When a VMware Kubernetes Service (VKS) Cluster is upgraded to VKS 3.6 on VCF 9.1 and the Cluster Namespace is transitioned from a Single-Zone to a Multi-Zone setup, the Cluster status may become False with a TopologyReconciled error. This occurs if the cluster configuration uses a StorageClass with Immediate binding mode without defined failure domains.
The following error is observed in the Cluster status or via kubectl describe cluster: error reconciling the Cluster topology: failed to create patch helper for Cluster <REDACTED_NAME>: server side apply dry-run failed for modified object: admission webhook "capi.validating.tanzukubernetescluster.run.tanzu.vmware.com" denied the request: spec.topology.workers.machineDeployments[0].variables.volumes[0].storageClass: Invalid value: "<REDACTED_STORAGE_CLASS>": StorageClass "<REDACTED_STORAGE_CLASS>" uses "Immediate" binding mode; WaitForFirstConsumer (latebinding suffix) binding mode is required in multi-zone environment if no failureDomain is specified
VMware Cloud Foundation (VCF) 9.1
VMware Kubernetes Service (VKS) 3.6
VKS 3.6 enforces a validation rule where clusters in a multi-zone environment must use StorageClass objects with WaitForFirstConsumer binding mode unless an explicit failureDomain is defined for the Node Pool. This ensures that volumes are provisioned in the same availability zone where the pod is scheduled.

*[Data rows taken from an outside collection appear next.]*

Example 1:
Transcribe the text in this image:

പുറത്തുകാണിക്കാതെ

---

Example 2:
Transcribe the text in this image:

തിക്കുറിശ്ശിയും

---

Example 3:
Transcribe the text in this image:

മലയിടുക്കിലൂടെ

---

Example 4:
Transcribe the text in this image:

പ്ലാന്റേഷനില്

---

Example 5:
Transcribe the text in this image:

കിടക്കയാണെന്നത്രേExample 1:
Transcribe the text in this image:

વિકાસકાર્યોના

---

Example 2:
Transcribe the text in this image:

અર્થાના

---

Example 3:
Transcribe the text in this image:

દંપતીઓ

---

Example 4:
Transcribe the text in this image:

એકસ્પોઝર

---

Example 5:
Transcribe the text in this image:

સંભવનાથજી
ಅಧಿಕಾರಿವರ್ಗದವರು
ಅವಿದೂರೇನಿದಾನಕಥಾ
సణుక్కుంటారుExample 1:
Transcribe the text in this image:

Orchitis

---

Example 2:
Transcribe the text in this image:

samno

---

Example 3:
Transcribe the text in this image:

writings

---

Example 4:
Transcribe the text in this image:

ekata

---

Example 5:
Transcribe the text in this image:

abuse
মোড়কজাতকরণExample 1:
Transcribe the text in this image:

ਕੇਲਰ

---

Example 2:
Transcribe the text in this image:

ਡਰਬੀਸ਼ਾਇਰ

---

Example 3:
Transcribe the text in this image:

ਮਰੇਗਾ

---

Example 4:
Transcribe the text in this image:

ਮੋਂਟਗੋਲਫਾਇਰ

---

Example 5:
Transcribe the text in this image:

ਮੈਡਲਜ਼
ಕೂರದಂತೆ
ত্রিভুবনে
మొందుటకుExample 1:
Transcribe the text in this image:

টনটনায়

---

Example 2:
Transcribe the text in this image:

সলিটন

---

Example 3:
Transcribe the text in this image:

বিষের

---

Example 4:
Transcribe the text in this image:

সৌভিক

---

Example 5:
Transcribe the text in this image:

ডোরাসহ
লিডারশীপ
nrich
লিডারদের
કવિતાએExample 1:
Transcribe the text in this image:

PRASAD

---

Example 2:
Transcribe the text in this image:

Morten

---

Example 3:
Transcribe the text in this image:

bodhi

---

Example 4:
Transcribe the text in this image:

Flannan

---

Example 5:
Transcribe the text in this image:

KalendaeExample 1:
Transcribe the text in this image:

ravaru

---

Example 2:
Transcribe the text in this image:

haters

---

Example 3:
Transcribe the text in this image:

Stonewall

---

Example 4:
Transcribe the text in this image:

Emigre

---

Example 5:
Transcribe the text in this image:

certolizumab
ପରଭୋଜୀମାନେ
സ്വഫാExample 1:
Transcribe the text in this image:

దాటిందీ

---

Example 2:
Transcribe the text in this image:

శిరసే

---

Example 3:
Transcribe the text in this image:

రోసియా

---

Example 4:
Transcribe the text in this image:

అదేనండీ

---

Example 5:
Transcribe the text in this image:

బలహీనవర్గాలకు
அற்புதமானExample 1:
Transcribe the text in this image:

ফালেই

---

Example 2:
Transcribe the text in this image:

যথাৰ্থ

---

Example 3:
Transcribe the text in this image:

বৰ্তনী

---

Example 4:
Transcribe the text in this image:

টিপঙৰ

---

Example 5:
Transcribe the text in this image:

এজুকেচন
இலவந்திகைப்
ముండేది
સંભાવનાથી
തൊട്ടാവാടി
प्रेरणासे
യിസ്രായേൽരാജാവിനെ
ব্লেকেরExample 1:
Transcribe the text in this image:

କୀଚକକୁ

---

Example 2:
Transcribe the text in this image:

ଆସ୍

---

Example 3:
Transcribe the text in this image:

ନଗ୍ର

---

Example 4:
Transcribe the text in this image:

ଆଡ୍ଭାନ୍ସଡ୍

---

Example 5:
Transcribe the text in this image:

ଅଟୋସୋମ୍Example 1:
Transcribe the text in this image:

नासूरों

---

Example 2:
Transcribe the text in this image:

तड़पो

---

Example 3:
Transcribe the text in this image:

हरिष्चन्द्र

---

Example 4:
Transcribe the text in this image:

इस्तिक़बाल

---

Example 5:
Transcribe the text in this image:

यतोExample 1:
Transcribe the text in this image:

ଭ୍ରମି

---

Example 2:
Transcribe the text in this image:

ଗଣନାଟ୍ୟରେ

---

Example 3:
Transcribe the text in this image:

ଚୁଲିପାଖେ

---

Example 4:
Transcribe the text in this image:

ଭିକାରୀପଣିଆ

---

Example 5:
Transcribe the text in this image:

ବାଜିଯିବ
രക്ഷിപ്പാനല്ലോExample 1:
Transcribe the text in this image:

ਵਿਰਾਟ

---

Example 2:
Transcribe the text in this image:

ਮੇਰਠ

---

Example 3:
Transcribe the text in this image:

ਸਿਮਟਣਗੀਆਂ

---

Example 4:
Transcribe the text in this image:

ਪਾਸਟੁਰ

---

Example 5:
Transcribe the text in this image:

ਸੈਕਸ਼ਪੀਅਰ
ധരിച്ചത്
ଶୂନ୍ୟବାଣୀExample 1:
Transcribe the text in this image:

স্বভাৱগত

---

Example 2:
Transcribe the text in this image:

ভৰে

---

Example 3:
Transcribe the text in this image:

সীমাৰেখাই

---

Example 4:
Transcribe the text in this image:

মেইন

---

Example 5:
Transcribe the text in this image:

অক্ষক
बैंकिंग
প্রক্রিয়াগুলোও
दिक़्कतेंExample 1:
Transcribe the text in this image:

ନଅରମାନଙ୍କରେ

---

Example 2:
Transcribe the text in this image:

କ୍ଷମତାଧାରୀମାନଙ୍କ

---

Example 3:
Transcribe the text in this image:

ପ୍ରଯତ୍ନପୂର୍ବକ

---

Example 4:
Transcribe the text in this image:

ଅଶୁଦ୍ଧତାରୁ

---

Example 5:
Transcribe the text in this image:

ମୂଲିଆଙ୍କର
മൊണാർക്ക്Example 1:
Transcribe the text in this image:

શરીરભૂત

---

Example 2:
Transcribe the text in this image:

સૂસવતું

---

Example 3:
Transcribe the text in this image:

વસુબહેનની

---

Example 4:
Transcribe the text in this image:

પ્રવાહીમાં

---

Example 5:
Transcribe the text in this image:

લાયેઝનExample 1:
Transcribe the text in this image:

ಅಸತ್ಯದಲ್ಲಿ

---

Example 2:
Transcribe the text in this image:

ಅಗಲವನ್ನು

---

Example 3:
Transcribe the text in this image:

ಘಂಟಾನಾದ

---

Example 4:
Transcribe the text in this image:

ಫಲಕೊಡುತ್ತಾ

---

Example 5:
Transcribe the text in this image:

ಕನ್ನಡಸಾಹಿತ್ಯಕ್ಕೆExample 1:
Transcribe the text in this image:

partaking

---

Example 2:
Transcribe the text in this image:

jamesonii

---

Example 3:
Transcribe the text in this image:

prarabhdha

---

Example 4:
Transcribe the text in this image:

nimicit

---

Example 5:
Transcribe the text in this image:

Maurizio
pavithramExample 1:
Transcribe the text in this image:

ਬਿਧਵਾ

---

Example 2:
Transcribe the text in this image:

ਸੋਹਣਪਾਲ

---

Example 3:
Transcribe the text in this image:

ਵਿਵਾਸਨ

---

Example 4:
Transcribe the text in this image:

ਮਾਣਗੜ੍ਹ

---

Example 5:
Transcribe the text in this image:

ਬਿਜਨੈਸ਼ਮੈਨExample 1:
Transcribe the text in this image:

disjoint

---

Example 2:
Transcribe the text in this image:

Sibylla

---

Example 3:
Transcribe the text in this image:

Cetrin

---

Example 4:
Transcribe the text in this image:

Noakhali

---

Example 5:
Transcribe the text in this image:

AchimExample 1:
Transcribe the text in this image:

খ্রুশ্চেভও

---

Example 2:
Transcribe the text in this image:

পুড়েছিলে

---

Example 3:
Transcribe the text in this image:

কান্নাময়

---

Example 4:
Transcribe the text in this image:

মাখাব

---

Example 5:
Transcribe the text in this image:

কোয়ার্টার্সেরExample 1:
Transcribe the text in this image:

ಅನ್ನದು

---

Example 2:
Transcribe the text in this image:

To restore cluster health, update the Cluster specification using one of the following methods. Note that both options will trigger a rolling update of the affected node pools.
Option 1: Explicitly Define Failure Domains Modify the Cluster YAML to define a specific failureDomain for each MachineDeployment (Node Pool). This allows the use of Immediate binding as the zone is deterministic.
Option 2: Use a WaitForFirstConsumer (WFFC) StorageClass Update the storageClass reference in the Cluster specification to a class that supports WaitForFirstConsumer binding. These are typically identified by a -latebinding suffix in VCF environments.